I talk a lot of shit for a girl who can’t function when the sock seam is twisted.
In the 1800s women were sometimes forced to wear an “A” on their clothing, signifying that they were Alvin from the Chipmunks.
Him: I like a woman with a healthy appetite
Me (acing this date):
Apparently if you perm a yak’s hair and spin it around a bunch of times it’s good for your libido…
…It’s a well known afro dizzy yak
*at store*
Random guy: Do you have the time?
Me: 6:30.
Random guy: Thanks. I lost my watch and I have no idea where I put the dang —
Me: Shhhhhhhhhhhhhhhhhhhhhh. We’re done here.

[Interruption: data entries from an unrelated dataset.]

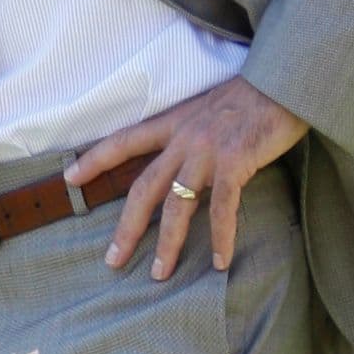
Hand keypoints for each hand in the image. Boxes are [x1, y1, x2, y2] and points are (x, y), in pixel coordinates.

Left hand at [72, 77, 306, 281]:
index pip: (124, 141)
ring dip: (167, 244)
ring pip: (176, 205)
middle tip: (112, 260)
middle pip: (143, 188)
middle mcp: (184, 138)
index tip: (69, 178)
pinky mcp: (235, 162)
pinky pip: (222, 208)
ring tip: (159, 273)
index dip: (95, 159)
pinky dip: (221, 238)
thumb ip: (192, 132)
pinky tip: (219, 262)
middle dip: (126, 227)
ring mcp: (208, 151)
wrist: (284, 81)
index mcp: (174, 122)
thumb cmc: (253, 97)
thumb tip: (183, 160)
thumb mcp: (208, 107)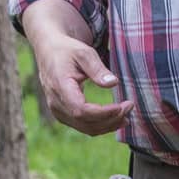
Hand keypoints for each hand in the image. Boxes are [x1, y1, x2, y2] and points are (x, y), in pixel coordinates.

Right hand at [23, 5, 132, 136]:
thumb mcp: (83, 53)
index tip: (122, 106)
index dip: (104, 113)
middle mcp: (56, 104)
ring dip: (109, 125)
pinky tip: (116, 119)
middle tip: (129, 106)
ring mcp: (58, 112)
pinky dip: (101, 125)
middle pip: (86, 123)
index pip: (82, 110)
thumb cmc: (67, 50)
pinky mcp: (63, 115)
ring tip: (127, 116)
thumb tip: (113, 83)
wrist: (49, 52)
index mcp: (60, 87)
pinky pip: (84, 126)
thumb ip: (97, 69)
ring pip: (87, 128)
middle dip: (111, 119)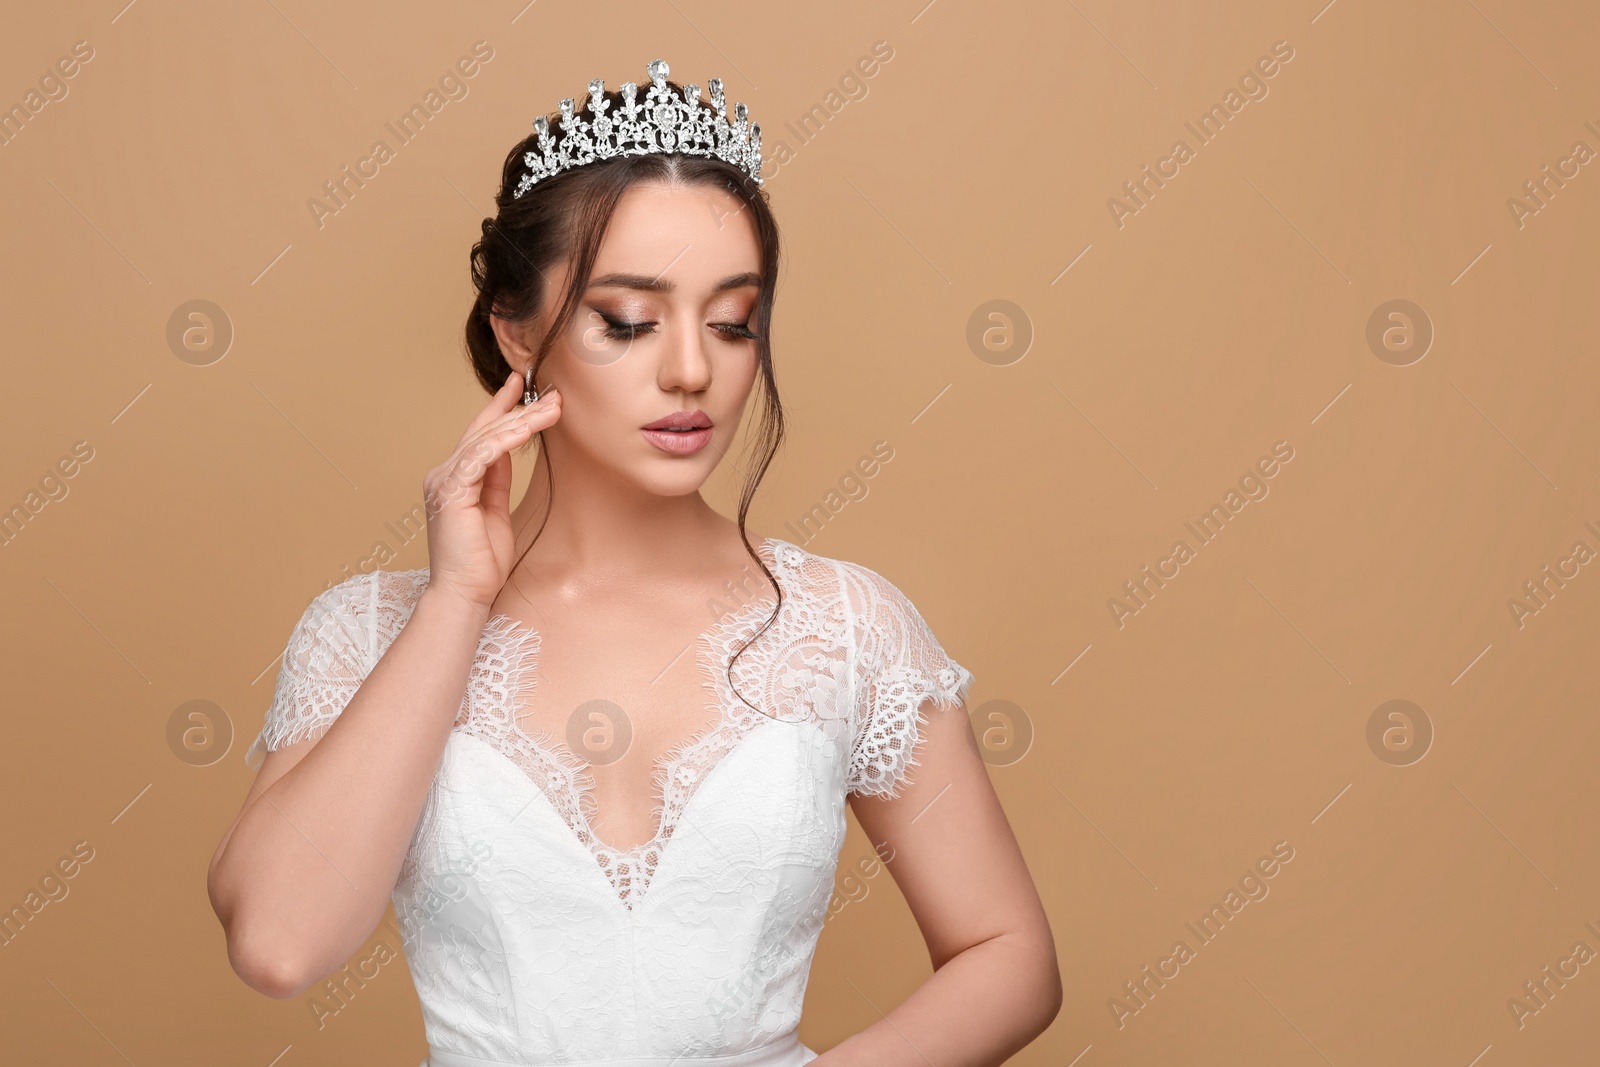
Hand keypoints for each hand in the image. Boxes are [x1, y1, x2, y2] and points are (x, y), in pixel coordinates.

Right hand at [422, 371, 561, 612]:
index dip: (500, 408)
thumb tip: (508, 451)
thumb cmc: (481, 562)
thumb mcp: (495, 511)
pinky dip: (506, 439)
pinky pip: (482, 455)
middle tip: (552, 394)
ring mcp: (444, 481)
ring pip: (486, 438)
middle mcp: (444, 474)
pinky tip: (528, 428)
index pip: (479, 435)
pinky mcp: (450, 491)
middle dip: (520, 409)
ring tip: (552, 408)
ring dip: (522, 420)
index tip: (521, 386)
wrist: (464, 593)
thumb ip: (497, 480)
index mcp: (455, 479)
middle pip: (484, 430)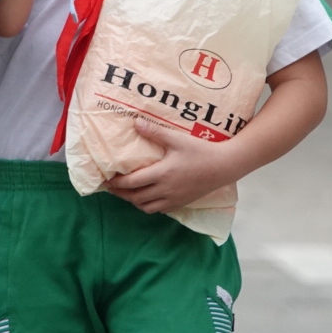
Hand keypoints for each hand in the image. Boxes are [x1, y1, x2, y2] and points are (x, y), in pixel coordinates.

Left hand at [104, 117, 246, 213]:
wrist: (225, 166)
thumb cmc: (201, 150)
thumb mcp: (177, 139)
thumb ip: (155, 132)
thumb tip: (135, 122)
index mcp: (162, 174)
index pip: (132, 183)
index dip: (116, 183)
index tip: (107, 179)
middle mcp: (166, 190)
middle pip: (135, 198)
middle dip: (120, 194)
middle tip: (110, 188)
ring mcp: (174, 199)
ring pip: (146, 207)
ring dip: (133, 201)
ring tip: (125, 193)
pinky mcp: (182, 203)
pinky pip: (159, 210)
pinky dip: (148, 206)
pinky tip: (146, 197)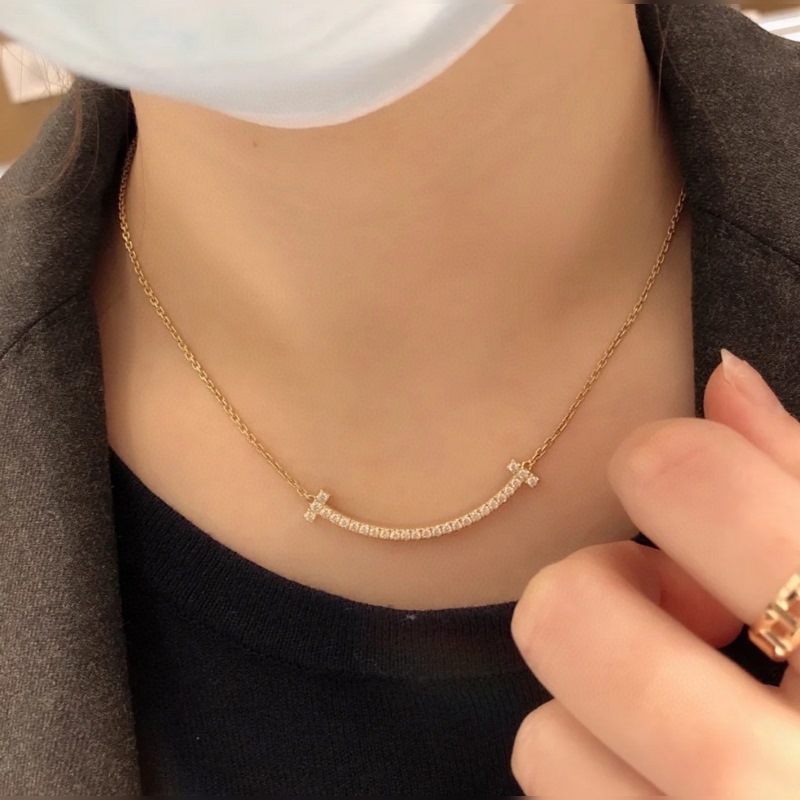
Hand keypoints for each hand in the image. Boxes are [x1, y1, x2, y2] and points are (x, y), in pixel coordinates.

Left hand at [509, 349, 799, 796]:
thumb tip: (722, 375)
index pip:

I take my ibuprofen wrapped in cheese cause why should my dog have all the fun?
I went to get fingerprinted for my new job, and in hindsight I probably shouldn’t have been so enthusiastic when the tech asked “Have you ever been fingerprinted before?” And my reply was “Oh yeah, for SURE.”
“Hey can I do it?”
Anaesthetist: sure, knock yourself out
If your dress suddenly turns into rags at midnight while you’re being driven home by a bunch of mice on a pumpkin, you’re not Cinderella, you’re drunk.
You’re pretty cocky for someone with such a small…
….vocabulary.
Me: I’m inviting Doug to watch the game
Wife: I thought you were mad at Doug bc he still hasn’t returned our shop vac
Me: I’m over it
[halftime, 2 beers later]
TV: 🎶Like a good neighbor, state farm is there🎶
Me: you know what else a good neighbor does, Doug?
Was heating holiday leftovers and I accidentally dropped the plate. As we both stared at the carrots all over the floor my daughter announced “I guess the universe wants me to eat less vegetables.”
If I’m found dead in the bathtub clutching a toaster, check for Pop-Tarts before jumping to conclusions.